The key is that four out of five voters agree we should have no more tax breaks for wealthy corporations unless there is support for support and working-class families. So this year republicans have corporate tax breaks that they want to pass. Democrats have said that their top priority is to expand the child tax credit and I think those are the ingredients for a bipartisan deal that we could see happen before the end of this year in Congress.
We can’t afford to have 9 million people growing up in poverty. Every dollar that we spend on lifting kids out of poverty pays off over the course of their lifetimes through improved educational outcomes and health outcomes. It pays itself back eight to ten times. So this is a smart investment and, of course, it is the right thing to do to make sure kids are growing up in families that can keep their heads above water.

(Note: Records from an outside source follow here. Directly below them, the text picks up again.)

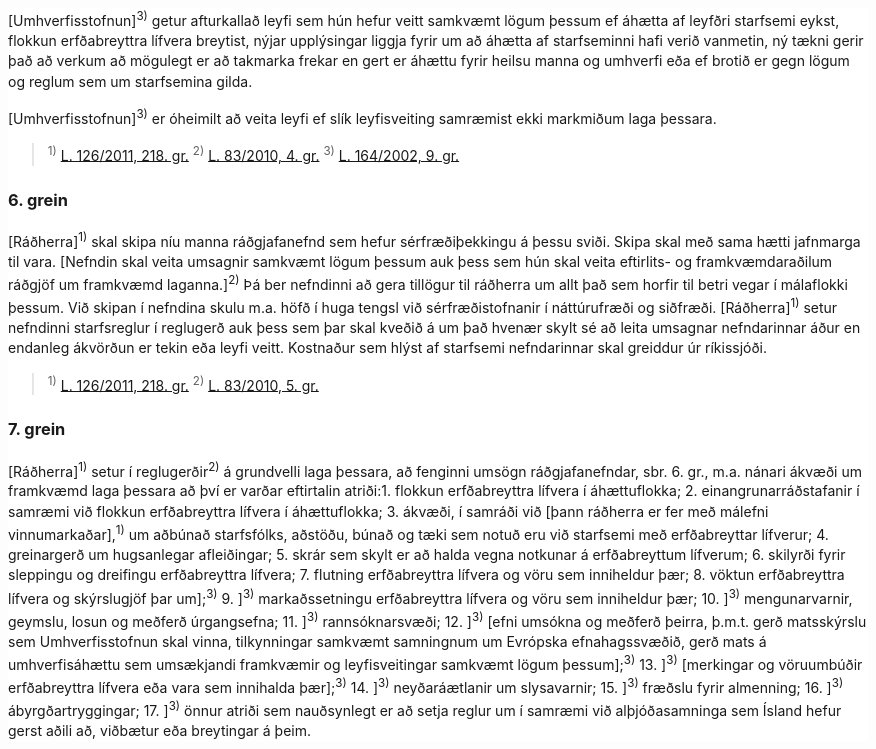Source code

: [Umhverfisstofnun]<sup>3)</sup> getur afturkallað leyfi sem hún hefur veitt samkvæmt lögum þessum ef áhætta af leyfðri starfsemi eykst, flokkun erfðabreyttra lífvera breytist, nýjar upplýsingar liggja fyrir um að áhætta af starfseminni hafi verið vanmetin, ný tækni gerir það að verkum að mögulegt er að takmarka frekar en gert er áhættu fyrir heilsu manna og umhverfi eða ef brotið er gegn lögum og reglum sem um starfsemina gilda.

[Umhverfisstofnun]<sup>3)</sup> er óheimilt að veita leyfi ef slík leyfisveiting samræmist ekki markmiðum laga þessara.

> <sup>1)</sup> [L. 126/2011, 218. gr.](https://althingi.is/altext/stjt/2011.126.html) <sup>2)</sup> [L. 83/2010, 4. gr.](https://althingi.is/altext/stjt/2010.083.html) <sup>3)</sup> [L. 164/2002, 9. gr.](https://althingi.is/altext/stjt/2002.164.html)

### 6. grein

[Ráðherra]<sup>1)</sup> skal skipa níu manna ráðgjafanefnd sem hefur sérfræðiþekkingu á þessu sviði. Skipa skal með sama hætti jafnmarga til vara. [Nefndin skal veita umsagnir samkvæmt lögum þessum auk þess sem hún skal veita eftirlits- og framkvæmdaraðilum ráðgjöf um framkvæmd laganna.]<sup>2)</sup> Þá ber nefndinni að gera tillögur til ráðherra um allt það sem horfir til betri vegar í málaflokki þessum. Við skipan í nefndina skulu m.a. höfð í huga tengsl við sérfræðistofnanir í náttúrufræði og siðfræði. [Ráðherra]<sup>1)</sup> setur nefndinni starfsreglur í reglugerð auk þess sem þar skal kveðið á um það hvenær skylt sé að leita umsagnar nefndarinnar áður en endanleg ákvörðun er tekin eða leyfi veitt. Kostnaður sem hlýst af starfsemi nefndarinnar skal greiddur úr ríkissjóði.

> <sup>1)</sup> [L. 126/2011, 218. gr.](https://althingi.is/altext/stjt/2011.126.html) <sup>2)</sup> [L. 83/2010, 5. gr.](https://althingi.is/altext/stjt/2010.083.html)

### 7. grein

[Ráðherra]<sup>1)</sup> setur í reglugerðir<sup>2)</sup> á grundvelli laga þessara, að fenginni umsögn ráðgjafanefndar, sbr. 6. gr., m.a. nánari ákvæði um framkvæmd laga þessara að því er varðar eftirtalin atriði:1. flokkun erfðabreyttra lífvera í áhættuflokka;
2. einangrunarráðstafanir í samræmi við flokkun erfðabreyttra lífvera í áhættuflokka;
3. ákvæði, í samráði við [þann ráðherra er fer með málefni vinnumarkaðar],<sup>1)</sup> um aðbúnað starfsfólks, aðstöðu, búnað og tæki sem notuð eru við starfsemi með erfðabreyttar lífverur;
4. greinargerð um hugsanlegar afleiðingar;
5. skrár sem skylt er að halda vegna notkunar á erfðabreyttum lífverum;
6. skilyrði fyrir sleppingu og dreifingu erfðabreyttra lífvera;
7. flutning erfðabreyttra lífvera og vöru sem inniheldur þær;
8. vöktun erfðabreyttra lífvera og skýrslugjöf þar um];<sup>3)</sup> 
9. ]<sup>3)</sup> markaðssetningu erfðabreyttra lífvera og vöru sem inniheldur þær;
10. ]<sup>3)</sup> mengunarvarnir, geymslu, losun og meðferð úrgangsefna;
11. ]<sup>3)</sup> rannsóknarsvæði;
12. ]<sup>3)</sup> [efni umsókna og meðferð þeirra, þ.m.t. gerð matsskýrslu sem Umhverfisstofnun skal vinna, tilkynningar samkvæmt samningnum um Evrópska efnahagssvæðið, gerð mats á umhverfisáhættu sem umsækjandi framkvæmir og leyfisveitingar samkvæmt lögum þessum];<sup>3)</sup> 
13. ]<sup>3)</sup> [merkingar og vöruumbúðir erfðabreyttra lífvera eða vara sem innihalda þær];<sup>3)</sup> 
14. ]<sup>3)</sup> neyðaráætlanir um slysavarnir;
15. ]<sup>3)</sup> fræðslu fyrir almenning;
16. ]<sup>3)</sup> ábyrgðartryggingar;
17. ]<sup>3)</sup> önnur atriði sem nauðsynlegt er að setja reglur um í samræmi við alþjóðasamninga sem Ísland hefur gerst aðili að, viðbætur eða breytingar á þeim.
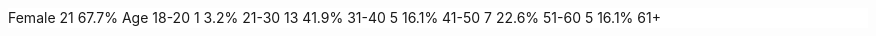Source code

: <tr>

<td>Female</td>

<td align="center">21</td>

<td align="center">67.7%</td>

</tr>

<tr>

<td rowspan="6">Age</td>

<td>18-20</td>

<td align="center">1</td>

<td align="center">3.2%</td>

</tr>

<tr>

<td>21-30</td>

<td align="center">13</td>

<td align="center">41.9%</td>

</tr>

<tr>

<td>31-40</td>

<td align="center">5</td>

<td align="center">16.1%</td>

</tr>

<tr>

<td>41-50</td>

<td align="center">7</td>

<td align="center">22.6%</td>

</tr>

<tr>

<td>51-60</td>

<td align="center">5</td>

<td align="center">16.1%</td>

</tr>

<tr>

<td>61+</td>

Last year we saw millions more kids, with the tax credit checks going out, with food, shelter, and clothing. And this year we see a historic one-year jump in the number of kids up to 9 million who are struggling. But I think it is really clear for voters, that 70% of voters support expanding the child tax credit and that includes Black and Latino voters who tend to lean toward Democrats and it includes white working-class voters who tend to lean toward Republicans. So this is something that most Americans agree is a priority and that’s why we are seeing the big wave of momentum in the states to expand child tax credits.
We’re seeing momentum in the states. Expanding child tax credits this year, the number of states has doubled in the past two years. But we can’t let it be a patchwork. Growing up in poverty shouldn’t depend on what zip code you grow up in. so we need the federal government to do its part as well.”